Return all of the data exactly as written, without the pictures.

§ §

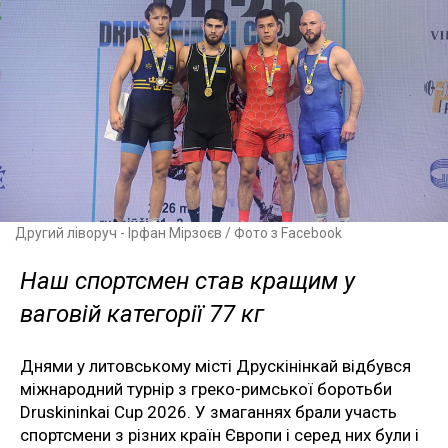
Другий ліворуч - Ірфан Мірзоєв / Фото з Facebook
Наш спортсмен став кращим у
ваговій категорії 77 кг
Днями у литовському місті Друскінінкай відбувся
міжнародний турнір з греко-римської боротьби
Druskininkai Cup 2026. У змаганнях брали участь
спортсмени з різних країн Європи і серед них були і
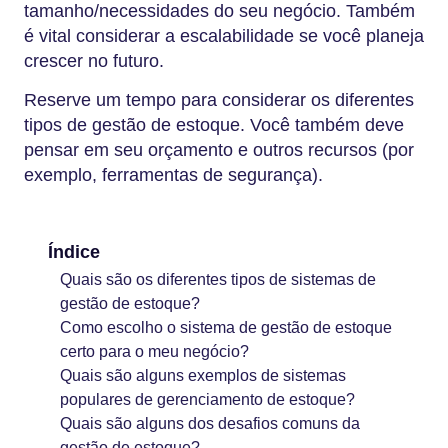
tamanho/necessidades do seu negócio. Também
é vital considerar a escalabilidade se você planeja
crescer no futuro.
Reserve um tempo para considerar os diferentes
tipos de gestão de estoque. Você também deve
pensar em seu orçamento e outros recursos (por
exemplo, ferramentas de segurança).
Índice
Quais são os diferentes tipos de sistemas de
gestão de estoque?
Como escolho o sistema de gestão de estoque
certo para o meu negócio?
Quais são alguns exemplos de sistemas
populares de gerenciamento de estoque?
Quais são alguns dos desafios comuns da
gestão de estoque?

§ §

Answer to this task:
Другий ліворуч - Ірфан Мірзоєв / Фото з Facebook
Наш спортсмен став кращим у
ваговій категорії 77 кг
Днями у литовському місті Друскінінкай відбувся
міжнародний турнір з греко-римської боротьби
Druskininkai Cup 2026. У змаганнях брали участь
спортсмени з різних країн Європи і серед них були і
tamanho/necessidades do seu negócio. Também
é vital considerar a escalabilidade se você planeja
crescer no futuro.
Reserve um tempo para considerar os diferentes
tipos de gestão de estoque. Você também deve
pensar em seu orçamento e outros recursos (por
exemplo, ferramentas de segurança).
Índice
Quais são os diferentes tipos de sistemas de
gestão de estoque?
Como escolho o sistema de gestão de estoque
certo para o meu negócio?
Quais são alguns exemplos de sistemas
populares de gerenciamento de estoque?
Quais são alguns dos desafios comuns da
gestão de estoque?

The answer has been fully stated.